• [Tasks for this exercise]:
A: Answer these questions from the chapter summaries on European history:
(i) What new type of school developed out of monasteries and cathedral schools?
(ii) In which two languages did the classic form of learning of the Renaissance take place?
(iii) What did Martin Luther write and give to the Church?
B: Extend the chapter summaries on European history past their final sentence.

Chapter 10: The High Middle Ages
During the High Middle ages, most people wanted to get educated and keep the faith at the same time so they spent most of their time in monasteries and cathedral schools. This developed a new type of school called a university where people could go to receive higher education making people more intelligent. The universities on the north and south of Europe each had different organization but both offered unified course work. The universities created a more intelligent society and a more educated peoples.
Chapter 11: The Plague, Hundred Years War, Joan of Arc
In the 13th century, the Black Plague struck Europe and it struck hard. Medieval Europe was already going through famine and the plague didn't help. It had a 95% mortality rate and the Jews were the scapegoats for the spread of the plague. The English and French did not have good relations due to many disagreements. The Hundreds Year War began when King Edward II of England took the heir to the throne in France. The French were losing the war when Joan of Arc got a message from God to help in the war and she helped turn the tides of the war and won it for the French even though she was captured and killed.
Chapter 12: The Renaissance
After all the achievements of the Middle Ages, such as the establish of universities, the people's intellectual pursuits changed from theological scholasticism to more classic form of learning in Latin and Greek. This pushed forth a "rebirth" of that kind of teaching, or the Renaissance. With this "rebirth" of Latin and Greek teaching also came a new form of study known as Humanism. This is where people study the physical features of the human and its soul most often to create art. This created magnificent arts, from artists such as Michelangelo and Da Vinci, that we can now see today. But, this also came with downsides because with all the humanists, there is not much focus on the theological principles so the Church is losing people.
Chapter 13: The Protestant and English Reformation
The Church began to decline once the ideas of humanism arose. It began to be full corruption, sin, and moral issues among priests so reform was needed. One of the first reformers was named Martin Luther who was a monk in Germany. He first started by writing the Ninety five theses and giving it to the Church. None of these theses were heretical and they spread quickly. The Church later scheduled a debate with Luther and Luther explained himself well but the Church continued to reject and he didn't recant. After this he developed his own theology in his religion known as the protestant religion. After this, there was also a protestant revolution on England. This all started when Henry VIII could not get his annulment from the Church so he wiped out catholicism from England and made it a protestant country. He himself also becomes protestant. Also, the Christians battle the Turks and Lepanto and won the battle against all odds with a sudden change in wind supposedly from God.

• [Extracted data]:
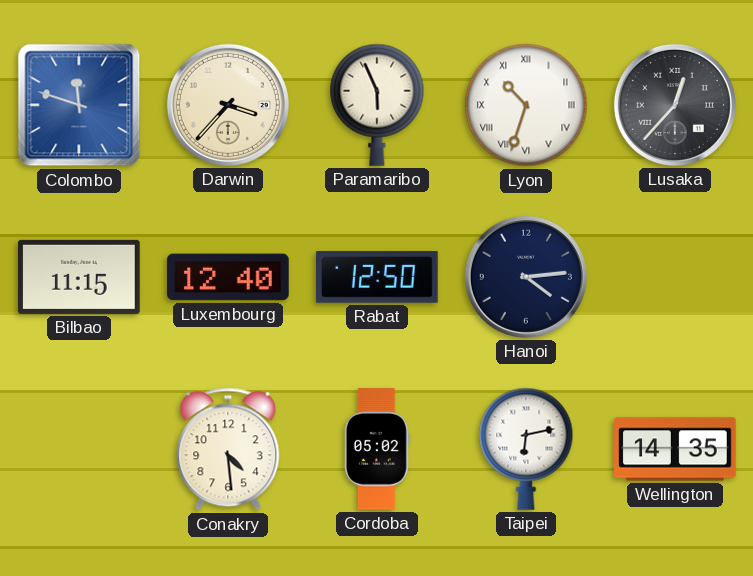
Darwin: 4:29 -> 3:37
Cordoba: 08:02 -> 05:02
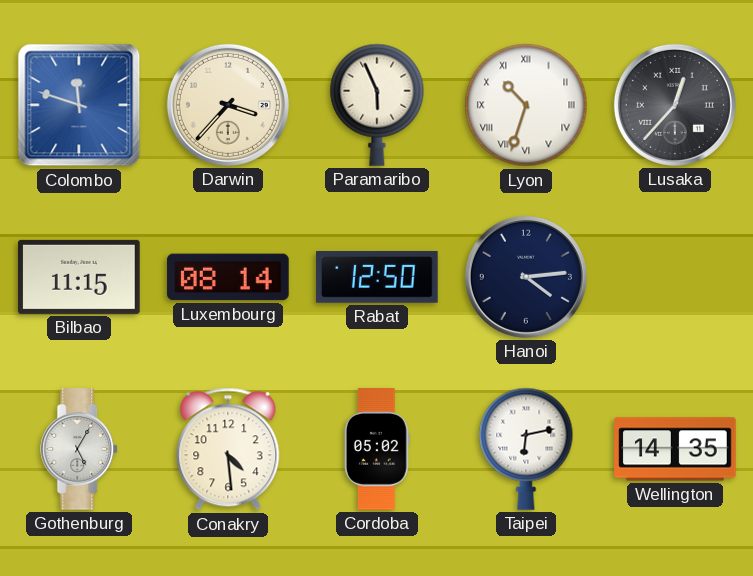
Luxembourg: 12:40 -> 08:14
Gothenburg: none -> 5:05
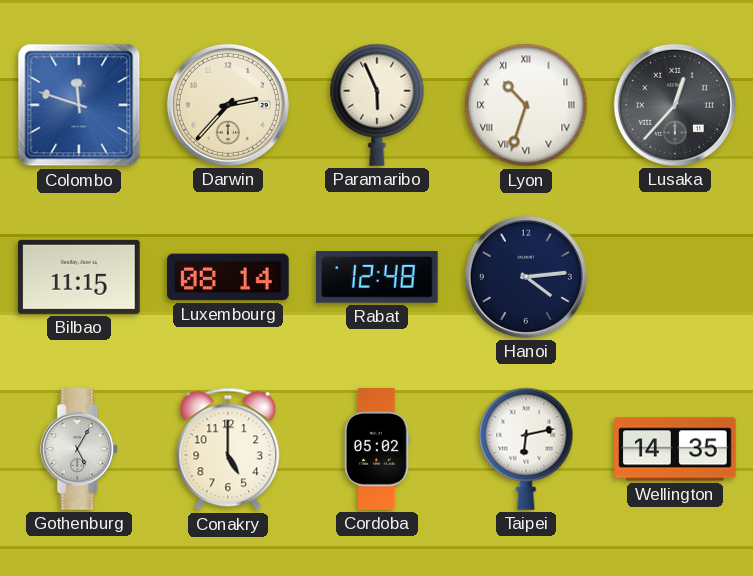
Darwin: 3:37 -> 2:37
Rabat: 12:50 -> 12:48
Conakry: 4:29 -> 5:00
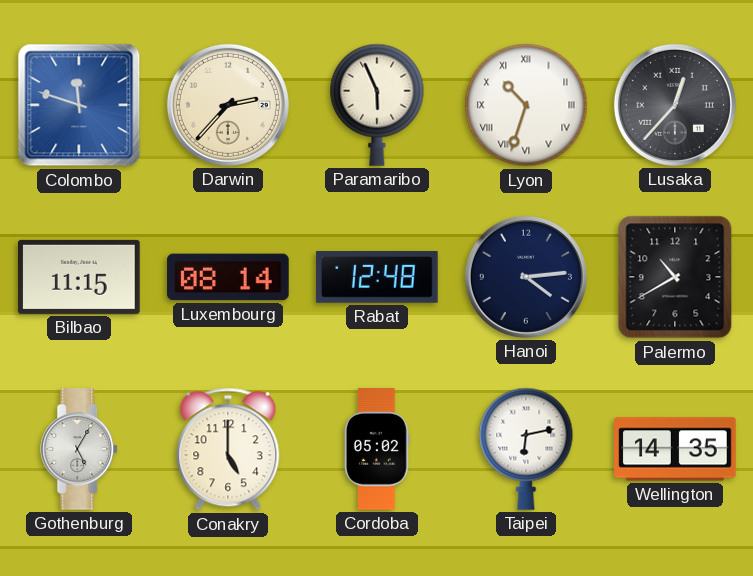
Palermo: none -> 10:40
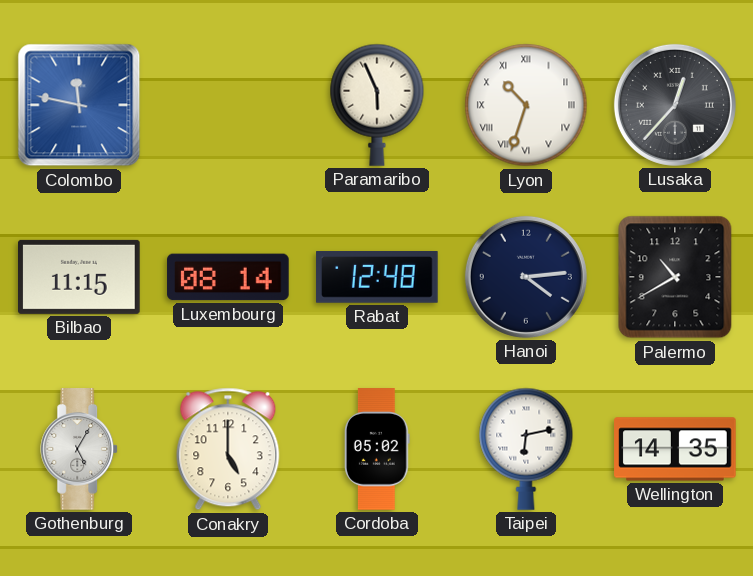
Colombo: 11:48 -> 11:47
Darwin: 2:37 -> none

• [Set of answers]:
A:
(i) The university.
(ii) Latin and Greek.
(iii) The Ninety five theses.

B:
Chapter 15: Exploration and Missionary Movements
Because of all the religious lines in Europe, the Church decided to embark on a mission across the world to spread the Catholic religion. It follows the wake of new explorations around the world. This al started by many people having technological innovations making this all possible such as Henry the Navigator. This all lead to Columbus discovering America. This discovery created a craze for exploration. Due to this a commercial revolution known as the Columbian exchange occurred. After this, the church began its mission trips. The missionaries had many obstacles such as distance and language but they still managed to be successful. They usually dealt with tribes of other lands which were not very accepting but Christianity spread quickly. Because of this success England took these trips to America and began to set up missions in America. This spread it among Native Americans and it helped them become more organized. The Spanish also joined in this and did the same thing on the other side of the country. The English also established a colony in Maryland as catholics.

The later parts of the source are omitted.